DIRECTIONS FOR THIS TASK
Return the lines below word for word, leaving out the pictures.

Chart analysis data
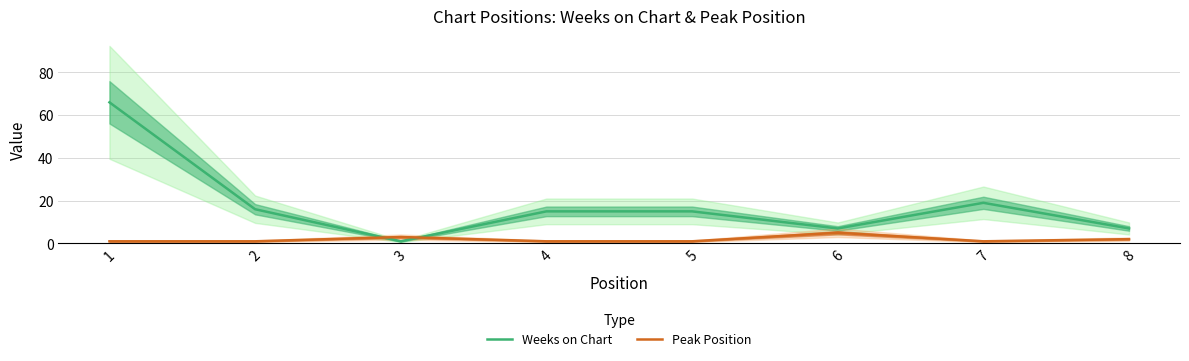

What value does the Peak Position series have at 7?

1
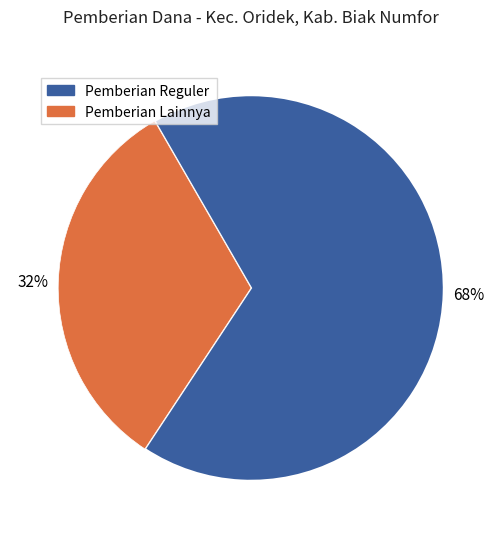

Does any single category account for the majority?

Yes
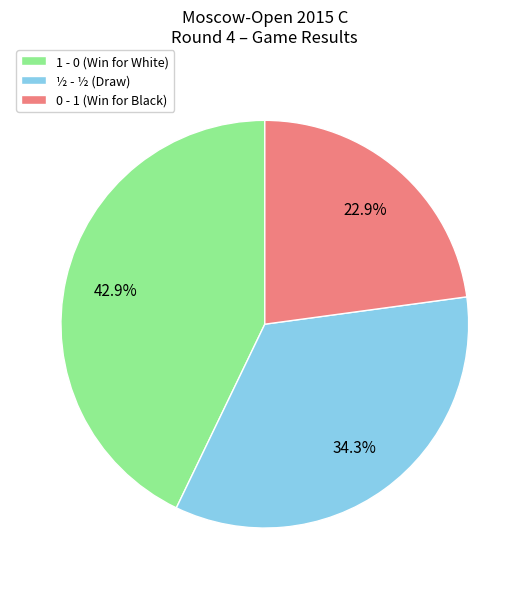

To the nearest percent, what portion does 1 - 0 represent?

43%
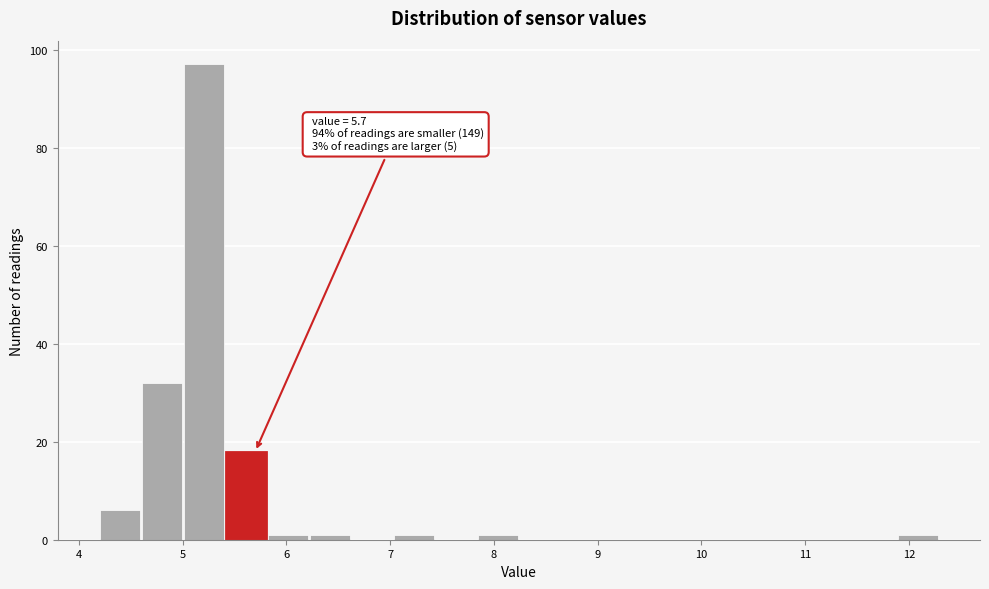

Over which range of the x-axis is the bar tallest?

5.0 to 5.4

EXERCISE ANSWER
What value does the Peak Position series have at 7?

1

Does any single category account for the majority?

Yes

To the nearest percent, what portion does 1 - 0 represent?

43%

Over which range of the x-axis is the bar tallest?

5.0 to 5.4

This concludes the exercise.